Таким образом, один из центральных эпизодов начала поэмы должен трактоваться не только как безумно смешная сценка, разошедшаяся на бытовые цитаты («вымя есть а хереса нет», «все голоса у всех певцов одинаково мерзкие, но мерзкие у каждого по-своему» и пр.), но и как безусловное пересечение с высокой русской поэтической традицией, где находит отражение подлинный мистический опыт автора.

Этим двум главам «Москвы —Петушков» в общем композиционном построении поэмы соответствуют предшествующие финалу главы «Петушки. Вокзальная площадь» и «Петушки. Садовое кольцо», в подтексте которых, как мы полагаем, лежит стихотворение О.Мандельштама:

 

Я вздрагиваю от холода —

 

Мне хочется онеметь!

 

А в небе танцует золото —

 

Приказывает мне петь.

 

.........................................

 

Так вот она — настоящая

 

С таинственным миром связь!

 

Какая тоска щемящая,

 

Какая беда стряслась!

 

Что если над модной лавкою

 

Мерцающая всегда,

 

Мне в сердце длинной булавкою

 

Опустится вдруг звезда?

 

Здесь есть и прямая цитата, с которой можно начать все раскручивание ситуации: «Постучался — и, вздрагивая от холода, стал ждать, пока мне отворят». Чуть менее заметно совпадение «Мне хочется онеметь» с мотивом Ерофеева: «...смог бы ты разве разомкнуть уста, от холода и от горя? Да, от горя и от холода... О, немота!..» Но еще более поразительно совпадение всего настроения мандельштамовского стихотворения с упомянутыми главами Ерофеева: «И если я когда-нибудь умру — а я очень скоро умру, я знаю, — умру, так и не приняв этого мира, постигнув его вблизи и издали («Так вот она, настоящая С таинственным миром связь»), снаружи и изнутри постигнув, но не приняв, — умру, и Он меня спросит: «Хорошо ли было тебе там? Плохо ли тебе было?» — я буду молчать, опущу глаза и буду молчать, и эта немота знакома всем, кто знает исход многодневного и тяжелого похмелья. Ибо жизнь человеческая не есть ли минутное окосение души? и затмение души тоже?» И звезды тоже есть у Ерофеева: «Все ваши путеводные звезды катятся к закату, а если и не катятся, то едва мерцают». А длинная булавка звезды, конечно, полный аналог того «громадного шила с деревянной рукояткой», которое вонзают в горло Веничке. И здесь уже нет места травестированию, даже самому высокому и изобретательному. Возможно, это связано, как у многих читателей Мандельштама того времени, с проекцией мученической гибели поэта даже на самые ранние его стихи, а возможно — с чем-либо иным, но вряд ли может быть оспорено.

 

Композиционное кольцо тем самым замыкается: два стихотворения, принадлежащие классикам официально не признанной русской поэзии, определяют настроение, сюжетное построение, словесную организацию и смысловые обертоны ерофеевского текста, причем делается это, конечно, в сложном соотнесении с (как сказали бы в начале века) двумя безднами — трагического и комического, вообще определяющими все строение поэмы.

§ ЦЕЛЬ ЗАДАНИЯ
Воспроизведите дословно часть выбранного фрагмента, начиная со слов «Таким образом, один» и заканчивая словами «Мне хочется онеметь!». Опирайтесь исключительно на выбранный фрагмент.

§ ПРЕДСТАВЛЕННЫЕ ПОЗИЦИИ
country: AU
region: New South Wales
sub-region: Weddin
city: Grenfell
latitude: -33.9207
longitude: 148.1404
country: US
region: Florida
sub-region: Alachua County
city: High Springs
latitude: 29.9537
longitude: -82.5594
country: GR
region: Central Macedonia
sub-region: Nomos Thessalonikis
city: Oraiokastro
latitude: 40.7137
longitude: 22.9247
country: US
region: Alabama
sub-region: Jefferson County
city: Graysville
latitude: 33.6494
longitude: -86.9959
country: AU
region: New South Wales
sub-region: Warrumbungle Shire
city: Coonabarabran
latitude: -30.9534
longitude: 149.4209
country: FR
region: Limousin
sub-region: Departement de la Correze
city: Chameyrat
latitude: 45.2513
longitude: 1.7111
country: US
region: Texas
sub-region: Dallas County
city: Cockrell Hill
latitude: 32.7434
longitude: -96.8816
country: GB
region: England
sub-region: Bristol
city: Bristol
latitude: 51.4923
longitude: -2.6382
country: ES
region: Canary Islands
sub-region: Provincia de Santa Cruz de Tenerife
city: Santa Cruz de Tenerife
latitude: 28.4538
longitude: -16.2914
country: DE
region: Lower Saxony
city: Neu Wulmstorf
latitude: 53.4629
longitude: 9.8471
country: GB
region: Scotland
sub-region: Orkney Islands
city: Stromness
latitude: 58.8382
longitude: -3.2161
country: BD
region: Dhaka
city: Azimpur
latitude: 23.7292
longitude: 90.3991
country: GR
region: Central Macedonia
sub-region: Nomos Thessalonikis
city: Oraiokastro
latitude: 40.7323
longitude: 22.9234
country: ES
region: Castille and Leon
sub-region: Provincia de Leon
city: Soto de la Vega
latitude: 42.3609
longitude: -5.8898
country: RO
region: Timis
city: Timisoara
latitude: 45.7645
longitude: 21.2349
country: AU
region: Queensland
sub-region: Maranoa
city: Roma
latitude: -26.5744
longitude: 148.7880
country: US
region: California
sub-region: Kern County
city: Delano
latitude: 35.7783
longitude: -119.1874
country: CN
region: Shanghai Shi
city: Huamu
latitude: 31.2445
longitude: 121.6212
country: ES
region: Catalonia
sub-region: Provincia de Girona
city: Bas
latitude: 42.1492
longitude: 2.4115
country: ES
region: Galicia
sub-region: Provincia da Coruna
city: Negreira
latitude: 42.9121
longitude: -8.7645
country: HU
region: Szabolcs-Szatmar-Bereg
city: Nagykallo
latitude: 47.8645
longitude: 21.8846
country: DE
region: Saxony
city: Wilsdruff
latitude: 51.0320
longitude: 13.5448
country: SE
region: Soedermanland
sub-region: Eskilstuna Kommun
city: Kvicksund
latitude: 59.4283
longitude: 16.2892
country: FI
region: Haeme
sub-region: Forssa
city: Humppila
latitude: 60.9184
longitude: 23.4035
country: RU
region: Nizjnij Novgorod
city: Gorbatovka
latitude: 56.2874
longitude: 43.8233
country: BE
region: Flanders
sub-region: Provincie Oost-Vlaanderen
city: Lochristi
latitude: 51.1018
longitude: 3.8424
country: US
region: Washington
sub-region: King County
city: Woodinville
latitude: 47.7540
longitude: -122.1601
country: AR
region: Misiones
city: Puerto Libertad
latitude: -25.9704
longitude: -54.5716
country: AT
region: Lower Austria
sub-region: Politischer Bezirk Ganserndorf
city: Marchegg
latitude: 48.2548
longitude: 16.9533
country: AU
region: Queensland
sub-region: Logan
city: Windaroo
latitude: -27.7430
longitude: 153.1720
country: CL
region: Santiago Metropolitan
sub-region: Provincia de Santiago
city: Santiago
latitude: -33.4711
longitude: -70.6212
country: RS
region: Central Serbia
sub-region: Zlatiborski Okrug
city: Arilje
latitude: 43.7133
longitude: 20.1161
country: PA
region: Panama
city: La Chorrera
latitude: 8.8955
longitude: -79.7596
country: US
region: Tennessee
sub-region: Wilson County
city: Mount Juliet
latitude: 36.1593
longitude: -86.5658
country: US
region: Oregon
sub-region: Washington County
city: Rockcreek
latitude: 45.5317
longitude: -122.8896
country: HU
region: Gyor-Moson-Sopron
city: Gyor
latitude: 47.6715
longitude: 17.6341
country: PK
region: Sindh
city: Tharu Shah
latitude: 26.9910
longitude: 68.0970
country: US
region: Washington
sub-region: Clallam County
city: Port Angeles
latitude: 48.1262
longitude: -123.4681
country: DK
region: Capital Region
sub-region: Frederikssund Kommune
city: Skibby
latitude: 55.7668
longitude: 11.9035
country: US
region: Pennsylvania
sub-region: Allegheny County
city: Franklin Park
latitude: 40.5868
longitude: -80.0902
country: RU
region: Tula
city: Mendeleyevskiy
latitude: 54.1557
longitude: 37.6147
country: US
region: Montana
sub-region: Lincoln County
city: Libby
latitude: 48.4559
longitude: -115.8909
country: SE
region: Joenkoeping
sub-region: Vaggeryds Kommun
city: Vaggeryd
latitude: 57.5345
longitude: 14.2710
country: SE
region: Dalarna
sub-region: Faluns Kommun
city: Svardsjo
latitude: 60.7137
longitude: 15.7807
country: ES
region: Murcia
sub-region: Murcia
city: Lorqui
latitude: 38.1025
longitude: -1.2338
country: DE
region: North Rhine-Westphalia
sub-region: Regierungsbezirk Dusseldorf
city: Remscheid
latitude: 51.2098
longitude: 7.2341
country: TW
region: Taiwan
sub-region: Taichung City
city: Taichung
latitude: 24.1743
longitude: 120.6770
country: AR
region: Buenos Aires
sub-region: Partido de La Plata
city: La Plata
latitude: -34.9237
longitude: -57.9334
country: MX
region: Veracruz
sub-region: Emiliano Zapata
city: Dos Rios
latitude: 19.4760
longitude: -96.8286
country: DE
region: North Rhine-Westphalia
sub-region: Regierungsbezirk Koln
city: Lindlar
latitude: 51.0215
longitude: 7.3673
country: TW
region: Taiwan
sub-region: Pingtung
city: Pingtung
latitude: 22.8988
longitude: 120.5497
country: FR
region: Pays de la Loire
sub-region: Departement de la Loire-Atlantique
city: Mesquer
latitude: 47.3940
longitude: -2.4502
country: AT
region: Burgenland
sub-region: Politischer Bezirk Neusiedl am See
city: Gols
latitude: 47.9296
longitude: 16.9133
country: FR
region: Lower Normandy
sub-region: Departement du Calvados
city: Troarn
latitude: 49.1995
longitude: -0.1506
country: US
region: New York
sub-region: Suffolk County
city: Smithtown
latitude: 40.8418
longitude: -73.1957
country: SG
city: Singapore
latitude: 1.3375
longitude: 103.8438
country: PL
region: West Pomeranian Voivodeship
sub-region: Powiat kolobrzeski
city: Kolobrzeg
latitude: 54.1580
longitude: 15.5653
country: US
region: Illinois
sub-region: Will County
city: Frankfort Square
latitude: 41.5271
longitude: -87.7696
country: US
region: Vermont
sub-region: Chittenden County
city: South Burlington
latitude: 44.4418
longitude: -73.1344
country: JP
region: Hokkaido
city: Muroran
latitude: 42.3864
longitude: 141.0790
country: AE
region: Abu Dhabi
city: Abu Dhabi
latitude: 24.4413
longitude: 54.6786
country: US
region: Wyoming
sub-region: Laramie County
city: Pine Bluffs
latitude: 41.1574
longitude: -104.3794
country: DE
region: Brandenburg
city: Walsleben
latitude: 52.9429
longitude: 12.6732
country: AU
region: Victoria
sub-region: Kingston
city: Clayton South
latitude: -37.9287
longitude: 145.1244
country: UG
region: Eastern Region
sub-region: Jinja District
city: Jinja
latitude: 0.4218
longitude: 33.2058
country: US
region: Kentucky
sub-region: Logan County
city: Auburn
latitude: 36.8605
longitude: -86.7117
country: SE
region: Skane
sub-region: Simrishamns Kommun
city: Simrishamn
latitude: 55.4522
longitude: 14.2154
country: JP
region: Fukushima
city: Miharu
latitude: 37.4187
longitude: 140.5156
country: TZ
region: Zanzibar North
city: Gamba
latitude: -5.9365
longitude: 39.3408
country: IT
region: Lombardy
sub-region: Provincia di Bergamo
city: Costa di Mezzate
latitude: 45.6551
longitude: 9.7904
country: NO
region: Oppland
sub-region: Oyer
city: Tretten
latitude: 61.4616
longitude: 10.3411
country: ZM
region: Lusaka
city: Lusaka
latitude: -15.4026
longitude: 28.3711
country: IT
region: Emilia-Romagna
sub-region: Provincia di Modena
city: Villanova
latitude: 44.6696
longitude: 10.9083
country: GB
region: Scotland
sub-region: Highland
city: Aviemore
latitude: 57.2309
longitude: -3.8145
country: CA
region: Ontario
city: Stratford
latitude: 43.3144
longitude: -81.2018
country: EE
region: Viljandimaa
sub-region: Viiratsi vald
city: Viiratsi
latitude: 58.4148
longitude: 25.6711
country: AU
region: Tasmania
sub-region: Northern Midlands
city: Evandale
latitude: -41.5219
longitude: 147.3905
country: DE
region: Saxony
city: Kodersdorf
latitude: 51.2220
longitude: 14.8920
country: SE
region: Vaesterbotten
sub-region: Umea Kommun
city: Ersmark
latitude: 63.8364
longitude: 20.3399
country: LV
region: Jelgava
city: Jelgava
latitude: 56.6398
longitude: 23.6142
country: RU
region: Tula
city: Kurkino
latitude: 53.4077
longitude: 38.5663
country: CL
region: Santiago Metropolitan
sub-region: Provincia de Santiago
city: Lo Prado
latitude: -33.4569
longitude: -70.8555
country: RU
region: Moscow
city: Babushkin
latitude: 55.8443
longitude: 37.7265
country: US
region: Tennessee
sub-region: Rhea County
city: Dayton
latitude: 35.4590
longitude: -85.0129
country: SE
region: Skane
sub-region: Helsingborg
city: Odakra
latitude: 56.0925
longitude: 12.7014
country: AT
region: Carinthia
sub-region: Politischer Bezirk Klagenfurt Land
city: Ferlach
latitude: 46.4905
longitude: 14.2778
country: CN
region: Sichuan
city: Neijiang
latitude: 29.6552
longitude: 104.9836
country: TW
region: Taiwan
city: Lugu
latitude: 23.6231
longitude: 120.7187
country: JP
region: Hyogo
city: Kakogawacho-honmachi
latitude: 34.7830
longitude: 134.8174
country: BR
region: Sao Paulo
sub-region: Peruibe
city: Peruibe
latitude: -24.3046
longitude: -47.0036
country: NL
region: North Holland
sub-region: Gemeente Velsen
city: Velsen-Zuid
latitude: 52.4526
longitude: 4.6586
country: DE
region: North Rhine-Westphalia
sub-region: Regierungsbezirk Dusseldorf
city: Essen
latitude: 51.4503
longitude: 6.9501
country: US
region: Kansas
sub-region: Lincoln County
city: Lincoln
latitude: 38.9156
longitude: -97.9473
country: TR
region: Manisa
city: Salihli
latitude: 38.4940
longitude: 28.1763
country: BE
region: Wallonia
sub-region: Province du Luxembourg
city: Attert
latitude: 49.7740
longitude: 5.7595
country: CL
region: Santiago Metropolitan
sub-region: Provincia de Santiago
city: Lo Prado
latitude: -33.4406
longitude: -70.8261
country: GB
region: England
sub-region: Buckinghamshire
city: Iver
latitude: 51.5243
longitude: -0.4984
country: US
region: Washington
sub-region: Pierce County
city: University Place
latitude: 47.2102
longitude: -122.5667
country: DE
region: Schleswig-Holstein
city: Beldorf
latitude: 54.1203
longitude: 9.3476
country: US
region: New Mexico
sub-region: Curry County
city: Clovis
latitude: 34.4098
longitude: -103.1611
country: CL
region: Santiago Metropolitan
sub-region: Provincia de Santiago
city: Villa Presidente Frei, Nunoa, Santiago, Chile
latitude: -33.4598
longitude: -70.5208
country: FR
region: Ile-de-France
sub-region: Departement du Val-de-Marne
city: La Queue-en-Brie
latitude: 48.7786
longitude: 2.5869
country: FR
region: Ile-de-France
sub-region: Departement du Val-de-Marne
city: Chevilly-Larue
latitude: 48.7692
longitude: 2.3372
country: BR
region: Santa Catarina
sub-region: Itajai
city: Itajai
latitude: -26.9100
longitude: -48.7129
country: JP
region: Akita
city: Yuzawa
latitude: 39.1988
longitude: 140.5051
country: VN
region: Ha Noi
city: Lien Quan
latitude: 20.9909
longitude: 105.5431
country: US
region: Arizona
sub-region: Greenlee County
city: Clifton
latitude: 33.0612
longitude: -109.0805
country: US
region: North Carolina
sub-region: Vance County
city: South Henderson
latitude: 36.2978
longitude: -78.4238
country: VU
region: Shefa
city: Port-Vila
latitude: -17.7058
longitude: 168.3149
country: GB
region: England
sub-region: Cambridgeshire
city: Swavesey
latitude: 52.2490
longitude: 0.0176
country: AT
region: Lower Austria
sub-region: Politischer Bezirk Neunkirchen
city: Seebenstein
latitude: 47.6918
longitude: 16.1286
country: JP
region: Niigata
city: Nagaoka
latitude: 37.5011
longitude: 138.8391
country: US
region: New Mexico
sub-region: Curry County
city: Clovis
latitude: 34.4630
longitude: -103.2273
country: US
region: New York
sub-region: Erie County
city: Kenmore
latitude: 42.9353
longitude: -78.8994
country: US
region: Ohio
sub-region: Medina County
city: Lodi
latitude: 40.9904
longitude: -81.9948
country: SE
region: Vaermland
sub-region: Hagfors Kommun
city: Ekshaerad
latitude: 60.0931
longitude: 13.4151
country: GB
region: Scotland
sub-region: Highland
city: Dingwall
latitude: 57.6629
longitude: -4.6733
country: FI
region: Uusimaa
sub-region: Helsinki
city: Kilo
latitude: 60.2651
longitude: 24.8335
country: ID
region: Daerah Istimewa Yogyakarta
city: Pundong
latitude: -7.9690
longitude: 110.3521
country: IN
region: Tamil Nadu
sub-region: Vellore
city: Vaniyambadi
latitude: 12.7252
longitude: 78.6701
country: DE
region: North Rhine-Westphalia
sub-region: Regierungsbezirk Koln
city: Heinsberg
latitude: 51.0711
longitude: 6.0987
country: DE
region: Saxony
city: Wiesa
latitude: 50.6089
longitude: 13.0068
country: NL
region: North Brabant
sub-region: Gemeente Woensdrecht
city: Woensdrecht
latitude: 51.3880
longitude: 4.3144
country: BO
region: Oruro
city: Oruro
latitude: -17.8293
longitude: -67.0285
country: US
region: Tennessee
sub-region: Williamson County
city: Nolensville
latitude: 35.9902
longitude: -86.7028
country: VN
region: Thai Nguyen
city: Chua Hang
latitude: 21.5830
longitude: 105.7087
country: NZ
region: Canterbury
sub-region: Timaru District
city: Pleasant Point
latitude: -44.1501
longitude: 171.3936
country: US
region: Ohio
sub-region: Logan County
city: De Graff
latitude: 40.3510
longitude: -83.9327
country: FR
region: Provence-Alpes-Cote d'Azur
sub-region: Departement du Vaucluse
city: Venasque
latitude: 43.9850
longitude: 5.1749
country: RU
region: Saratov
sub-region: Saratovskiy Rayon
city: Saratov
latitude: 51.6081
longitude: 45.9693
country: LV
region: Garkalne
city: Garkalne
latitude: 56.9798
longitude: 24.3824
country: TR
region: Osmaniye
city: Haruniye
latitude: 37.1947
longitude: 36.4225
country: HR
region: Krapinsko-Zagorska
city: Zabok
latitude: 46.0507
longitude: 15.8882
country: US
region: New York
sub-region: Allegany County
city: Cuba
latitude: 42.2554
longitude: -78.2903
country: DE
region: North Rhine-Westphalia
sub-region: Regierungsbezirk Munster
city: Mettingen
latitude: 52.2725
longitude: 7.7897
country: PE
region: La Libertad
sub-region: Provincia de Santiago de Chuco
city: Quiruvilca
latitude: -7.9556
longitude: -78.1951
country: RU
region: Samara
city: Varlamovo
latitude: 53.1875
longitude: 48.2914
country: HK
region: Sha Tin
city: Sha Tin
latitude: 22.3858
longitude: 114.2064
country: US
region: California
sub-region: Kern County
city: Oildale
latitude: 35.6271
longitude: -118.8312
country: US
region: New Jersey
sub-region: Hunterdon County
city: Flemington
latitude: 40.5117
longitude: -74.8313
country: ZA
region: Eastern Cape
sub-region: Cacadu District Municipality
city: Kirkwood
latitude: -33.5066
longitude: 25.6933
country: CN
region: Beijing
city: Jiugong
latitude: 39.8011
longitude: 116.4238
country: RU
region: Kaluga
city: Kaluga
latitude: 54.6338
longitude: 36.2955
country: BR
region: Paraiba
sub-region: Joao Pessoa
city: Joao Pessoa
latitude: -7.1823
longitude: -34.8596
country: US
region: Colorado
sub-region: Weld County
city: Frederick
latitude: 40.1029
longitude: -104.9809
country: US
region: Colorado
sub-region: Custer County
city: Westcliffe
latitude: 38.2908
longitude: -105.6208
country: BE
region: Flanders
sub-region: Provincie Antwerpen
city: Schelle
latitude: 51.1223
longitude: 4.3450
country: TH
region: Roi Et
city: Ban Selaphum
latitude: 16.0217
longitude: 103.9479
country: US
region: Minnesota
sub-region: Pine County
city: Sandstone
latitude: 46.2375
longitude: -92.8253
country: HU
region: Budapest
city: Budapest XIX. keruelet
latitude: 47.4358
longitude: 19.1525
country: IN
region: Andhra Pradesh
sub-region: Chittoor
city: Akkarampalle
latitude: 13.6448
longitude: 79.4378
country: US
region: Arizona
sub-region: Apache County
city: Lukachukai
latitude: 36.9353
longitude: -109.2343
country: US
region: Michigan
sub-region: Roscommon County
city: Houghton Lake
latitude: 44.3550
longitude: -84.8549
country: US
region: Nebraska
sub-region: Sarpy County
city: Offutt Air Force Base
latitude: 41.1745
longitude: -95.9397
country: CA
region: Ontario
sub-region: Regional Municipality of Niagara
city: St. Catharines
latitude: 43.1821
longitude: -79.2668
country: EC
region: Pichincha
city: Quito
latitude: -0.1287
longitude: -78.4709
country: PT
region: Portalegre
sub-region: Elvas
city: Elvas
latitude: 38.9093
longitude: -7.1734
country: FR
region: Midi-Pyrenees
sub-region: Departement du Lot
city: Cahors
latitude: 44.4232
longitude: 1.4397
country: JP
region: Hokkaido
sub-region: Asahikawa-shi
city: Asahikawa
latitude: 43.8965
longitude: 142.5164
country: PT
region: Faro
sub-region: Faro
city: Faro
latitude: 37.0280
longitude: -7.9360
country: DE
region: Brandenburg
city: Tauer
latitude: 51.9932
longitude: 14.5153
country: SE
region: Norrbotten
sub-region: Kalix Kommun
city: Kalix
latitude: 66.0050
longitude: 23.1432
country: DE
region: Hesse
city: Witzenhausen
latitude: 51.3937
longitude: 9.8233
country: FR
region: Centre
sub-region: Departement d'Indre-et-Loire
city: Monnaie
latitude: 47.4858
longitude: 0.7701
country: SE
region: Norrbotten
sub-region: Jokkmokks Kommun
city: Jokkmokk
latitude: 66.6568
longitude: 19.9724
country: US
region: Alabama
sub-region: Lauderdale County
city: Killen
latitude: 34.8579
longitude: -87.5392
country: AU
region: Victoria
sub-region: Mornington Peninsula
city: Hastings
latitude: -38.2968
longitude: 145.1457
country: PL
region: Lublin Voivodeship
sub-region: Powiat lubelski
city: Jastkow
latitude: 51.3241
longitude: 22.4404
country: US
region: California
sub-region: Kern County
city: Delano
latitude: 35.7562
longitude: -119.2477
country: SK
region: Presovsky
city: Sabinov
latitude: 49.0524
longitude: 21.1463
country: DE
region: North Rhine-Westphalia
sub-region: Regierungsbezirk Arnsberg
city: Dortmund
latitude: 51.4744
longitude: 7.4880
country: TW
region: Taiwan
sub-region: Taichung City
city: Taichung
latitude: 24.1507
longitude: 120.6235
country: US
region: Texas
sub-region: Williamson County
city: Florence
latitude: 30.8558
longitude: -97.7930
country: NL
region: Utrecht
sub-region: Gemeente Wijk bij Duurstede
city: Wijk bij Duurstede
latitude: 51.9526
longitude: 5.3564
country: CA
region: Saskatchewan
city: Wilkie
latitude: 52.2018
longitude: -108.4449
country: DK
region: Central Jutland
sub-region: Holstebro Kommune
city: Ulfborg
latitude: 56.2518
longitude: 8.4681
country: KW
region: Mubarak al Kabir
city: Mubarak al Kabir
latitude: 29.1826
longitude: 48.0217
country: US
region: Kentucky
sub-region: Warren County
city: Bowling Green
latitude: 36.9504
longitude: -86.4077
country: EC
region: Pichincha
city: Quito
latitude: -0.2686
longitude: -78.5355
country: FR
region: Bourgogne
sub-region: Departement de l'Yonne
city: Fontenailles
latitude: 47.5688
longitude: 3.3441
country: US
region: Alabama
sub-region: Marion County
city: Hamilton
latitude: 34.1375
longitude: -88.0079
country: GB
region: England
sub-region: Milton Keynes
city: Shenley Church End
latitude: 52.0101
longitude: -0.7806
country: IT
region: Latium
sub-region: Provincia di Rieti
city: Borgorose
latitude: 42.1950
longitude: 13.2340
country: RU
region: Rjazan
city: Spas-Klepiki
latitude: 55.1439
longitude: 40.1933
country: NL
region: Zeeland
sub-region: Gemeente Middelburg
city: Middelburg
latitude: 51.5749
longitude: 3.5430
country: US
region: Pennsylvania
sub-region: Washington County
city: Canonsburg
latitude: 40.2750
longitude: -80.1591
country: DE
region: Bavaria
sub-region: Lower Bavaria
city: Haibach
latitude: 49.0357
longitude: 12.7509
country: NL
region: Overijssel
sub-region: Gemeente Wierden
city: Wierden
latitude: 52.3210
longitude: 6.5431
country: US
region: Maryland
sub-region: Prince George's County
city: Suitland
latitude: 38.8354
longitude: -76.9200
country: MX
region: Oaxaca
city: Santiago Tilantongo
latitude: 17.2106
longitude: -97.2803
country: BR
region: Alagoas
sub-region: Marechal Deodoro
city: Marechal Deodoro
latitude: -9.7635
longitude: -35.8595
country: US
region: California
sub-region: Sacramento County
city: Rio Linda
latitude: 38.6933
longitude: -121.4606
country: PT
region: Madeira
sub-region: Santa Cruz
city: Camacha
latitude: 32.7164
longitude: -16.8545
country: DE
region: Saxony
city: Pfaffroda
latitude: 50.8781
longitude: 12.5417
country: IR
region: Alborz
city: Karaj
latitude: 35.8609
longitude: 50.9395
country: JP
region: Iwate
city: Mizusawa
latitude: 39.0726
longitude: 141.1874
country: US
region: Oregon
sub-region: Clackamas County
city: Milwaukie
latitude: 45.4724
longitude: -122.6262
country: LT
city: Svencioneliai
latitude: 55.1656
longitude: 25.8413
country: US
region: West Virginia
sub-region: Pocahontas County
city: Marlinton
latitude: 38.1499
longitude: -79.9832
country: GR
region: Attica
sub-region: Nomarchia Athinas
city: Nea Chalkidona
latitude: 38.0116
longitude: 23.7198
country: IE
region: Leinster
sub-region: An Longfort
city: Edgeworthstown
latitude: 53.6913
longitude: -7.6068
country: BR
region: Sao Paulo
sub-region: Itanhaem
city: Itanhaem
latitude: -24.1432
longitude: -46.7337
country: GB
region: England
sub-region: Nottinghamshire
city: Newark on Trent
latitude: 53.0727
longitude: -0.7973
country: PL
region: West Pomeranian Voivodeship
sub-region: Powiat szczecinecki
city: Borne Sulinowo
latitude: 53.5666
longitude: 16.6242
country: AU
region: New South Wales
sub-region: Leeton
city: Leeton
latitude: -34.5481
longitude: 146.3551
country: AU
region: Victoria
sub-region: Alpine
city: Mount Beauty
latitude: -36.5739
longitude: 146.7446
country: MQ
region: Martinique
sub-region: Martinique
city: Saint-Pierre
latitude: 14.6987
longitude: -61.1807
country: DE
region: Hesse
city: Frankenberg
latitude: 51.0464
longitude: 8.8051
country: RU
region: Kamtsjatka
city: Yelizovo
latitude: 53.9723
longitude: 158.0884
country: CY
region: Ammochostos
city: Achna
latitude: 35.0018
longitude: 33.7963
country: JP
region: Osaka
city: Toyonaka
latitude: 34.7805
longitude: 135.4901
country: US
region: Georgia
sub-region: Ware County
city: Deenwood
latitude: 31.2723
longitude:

§ ВЫПОЛНЕННОЕ ЗАДАНИЕ
Таким образом, один из центральных эпизодов начала поэмы должен трактоваться не только как безумно смешная сценка, разошедшаяся на бытовые цитаты («вымя есть а хереса нет», «все голоса у всех певцов одинаково мерзкие, но мерзкие у каждого по-своему» и пр.), но и как безусловное пересечение с высокой русской поэтической традицией, где находит отражение подлинный мистический опыт автора.

Этим двум главам «Москвы —Петушков» в общем композиционном построении поэмы соответствуют предшествующие финалу главы «Петушки. Вокзальная площадь» и «Петушки. Садовое кольцо», в подтексте которых, как мы полагаем, лежит стихотворение О.Мандельштама:

 

Я вздрагиваю от холода —

 

Мне хочется онеметь!